By focusing on the success stories of a select few, the true extent of racial inequality is obscured behind the glamour and glitz of celebrity lifestyles. This creates an illusion that corrective justice and addressing disparate opportunities are no longer necessary, hindering progress in DEI efforts.

Pillar #3: The Tying Together of Immigration and Opposition to DEI Initiatives:

The intertwining of immigration with DEI has provided ammunition for those looking to undermine how many DEI initiatives that include people who recently arrived in the United States from other counties, leading to a growing public opinion narrative against DEI and even incentivizing lawmakers to advance policies aimed at dismantling it. 

The 2016 presidential election saw Donald Trump successfully harness a forceful and aggressive anti-immigration fervor to propel him into the White House. This same tone and tenor have proven politically potent in the current 2024 Presidential election race. Consequently, associating opposition to DEI with being against an open borders type of immigration policy can wield considerable political influence among certain constituencies.

Another critique related to immigration is centered around the influx of individuals on H1-B visas, who are then classified as “minorities” to fulfill diversity metrics. This critique argues that this use of “DEI” takes away opportunities for American citizens more broadly and, more specifically, other native-born people of color who have historically experienced legalized oppression and marginalization in America.

The blending of immigration concerns with opposition to DEI initiatives has cultivated a narrative that undermines the goals of diversity, equity, and inclusion. It is crucial to recognize and address these concerns while advocating for the importance of DEI initiatives. By disentangling the immigration discourse from the conversation around diversity, equity, and inclusion, we can foster a more nuanced understanding of the benefits that diverse perspectives and backgrounds bring to our society as a whole.

It is crucial to recognize the wider implications of the dismantling of DEI initiatives at Florida public colleges and universities. The advancement of efforts to dismantle DEI raises concerns not only about the ability of higher education institutions to promote inclusivity, but also threatens other industries as it pertains to having mechanisms with the capacity to address historical inequalities faced by marginalized groups.

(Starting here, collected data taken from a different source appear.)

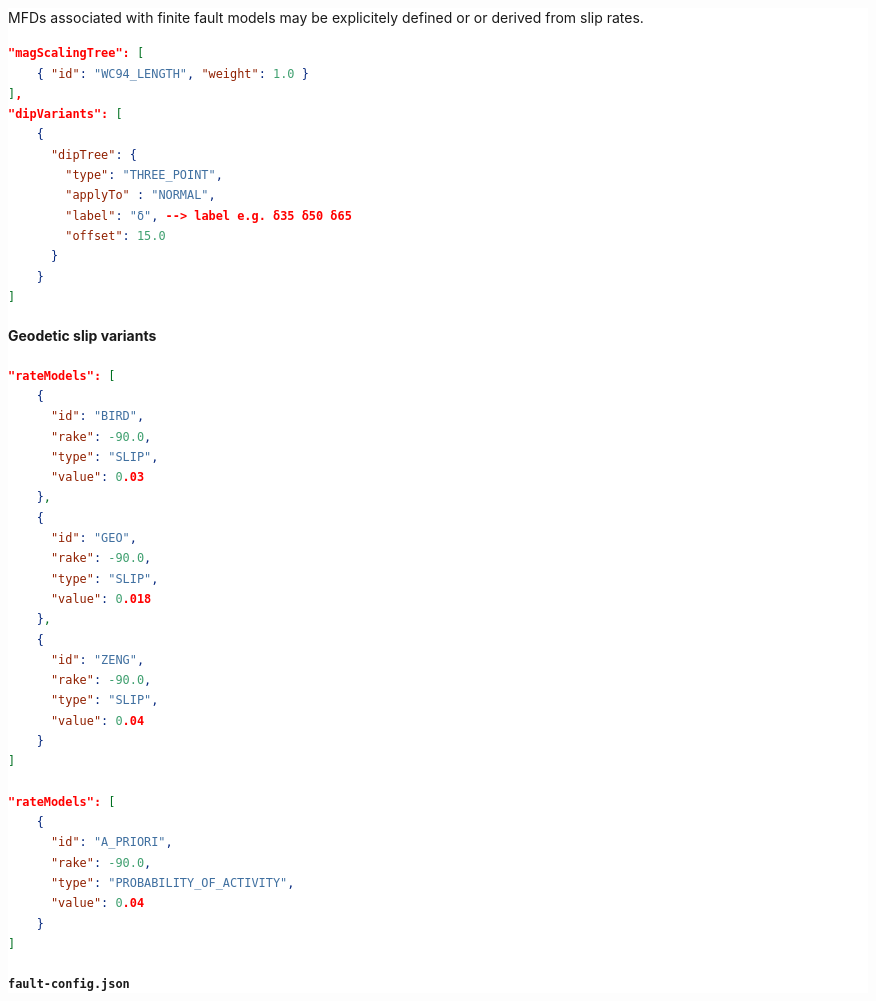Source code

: MFDs associated with finite fault models may be explicitely defined or or derived from slip rates.

```json
"magScalingTree": [
    { "id": "WC94_LENGTH", "weight": 1.0 }
],
"dipVariants": [
    {
      "dipTree": {
        "type": "THREE_POINT",
        "applyTo" : "NORMAL",
        "label": "δ", --> label e.g. δ35 δ50 δ65
        "offset": 15.0
      }
    }
]
```

#### Geodetic slip variants

```json
"rateModels": [
    {
      "id": "BIRD",
      "rake": -90.0,
      "type": "SLIP",
      "value": 0.03
    },
    {
      "id": "GEO",
      "rake": -90.0,
      "type": "SLIP",
      "value": 0.018
    },
    {
      "id": "ZENG",
      "rake": -90.0,
      "type": "SLIP",
      "value": 0.04
    }
]

"rateModels": [
    {
      "id": "A_PRIORI",
      "rake": -90.0,
      "type": "PROBABILITY_OF_ACTIVITY",
      "value": 0.04
    }
]
```

#### `fault-config.json`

To truly understand the impact of policies like these, we must acknowledge the deep-seated historical context of discrimination and its far-reaching consequences. The racial wealth gaps we see today are not just the result of individual choices or mere happenstance; they are the product of a complex web of factors. Federal Housing Administration policies, slavery, Jim Crow laws, employment discrimination, and the denial of access to capital, among other systemic injustices, have contributed to the enduring disparities that we currently see.

Imagine starting a 26-mile marathon with a 13-mile disadvantage and then having policies enacted that prevent any effort to address or even study how this head start was gained. History matters today because the advantages accumulated from generations of past discrimination continue to manifest as intergenerational transfers of wealth. 

These transfers subsidize college costs, enable car purchases, cover private school payments, support credit card bills, pay medical expenses, provide business start-up capital, facilitate homeownership, and fund other significant purchases. The vast disparity in wealth-building opportunities perpetuates economic inequality and limits the upward mobility of marginalized communities.

By understanding the pillars of resistance against DEI programs, we can effectively challenge the attacks on diversity, equity, and inclusion. It is crucial to recognize the deep-seated historical context of discrimination and its far-reaching consequences to work towards a more inclusive and just society for all. 

Dr. Marcus Bright is an author and social impact professional.